Imagine you have been given a diagnosis that you only have 5 years to live. That means that 5 years from today, you will die. What are those things you want to accomplish given this absolute constraint? Who are those people that you want to meet, be with, or relationships that you want to spend time on?

When I first did this exercise, some ideas came into my mind right away – write a book and to see the ocean. I was astonished at the clarity and gravity of these ideas. I needed no NEEDED to do these things.

However, I was also a little frustrated that there weren’t more bucket list items that popped in my head right away. I know I want to do more than 2 things in my life. Then I did the exercise a few days later and those someday / maybe things were clearer – take a friend to Italy and adopt a child.

Now it’s your turn: take 5 minutes today to think about what truly matters. Let me know in the comments below what you found or if you have questions.

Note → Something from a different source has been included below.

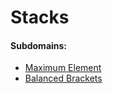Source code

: # Stacks

#### Subdomains:
- [Maximum Element](./maximum-element)
- [Balanced Brackets](./balanced-brackets)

Are you boiling the ocean?

As I started this year, the events of the prior year had been catalysts for change in my life. Well as you will see, they were the tinder to start to change my life, after all, change and success are still in progress.

Late fall of 14, my beloved grandmother suffered a stroke. I had intended to call her the weekend prior, but got busy. As I waited for the days after her stroke, waiting to find out if I would get a chance to call her again, I began to reflect on my life in a deep and thoughtful manner, more so than I ever have before.

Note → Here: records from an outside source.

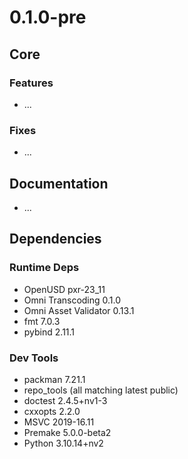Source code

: # 0.1.0-pre

## Core

### Features

- ...

### Fixes

- ...

## Documentation

- ...

## Dependencies

### Runtime Deps

- OpenUSD pxr-23_11
- Omni Transcoding 0.1.0
- Omni Asset Validator 0.13.1
- fmt 7.0.3
- pybind 2.11.1

### Dev Tools

- packman 7.21.1
- repo_tools (all matching latest public)
- doctest 2.4.5+nv1-3
- cxxopts 2.2.0
- MSVC 2019-16.11
- Premake 5.0.0-beta2
- Python 3.10.14+nv2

I was 27 – I had many things – a wonderful family, a few close friends, a great job, nice house. But I had little happiness, I had no joy. So I started to read books on goal achievement and became enamored with the subject of successful living ( a good place to start is John Izzo in the references section). I read a book by Brian Tracy that suggested writing goals out in the present tense, as if you have achieved them. I wrote out 12 goals that I wanted to achieve within a year. I started with reckless abandon on all of them, excited at the possibility of being a better / changed / successful person.

Spring sprang by, summer too, and now fall is approaching faster than a runaway truck. Of those goals I’ve completed – 1. Why so few? Why wasn’t I more successful?

Once again, I return to that strange place – reflection. I tried to accomplish too much at the same time and ended up accomplishing very little. I was, as a friend recently said so eloquently put it, trying to boil the ocean. So my new plan is simple – focus on 1 or 2 dreams at a time.

If you read this, I hope you take away something simple – reflect on your life, be bold in your dreams, but pursue them intelligently.

Don’t boil the ocean – start with a small part of it.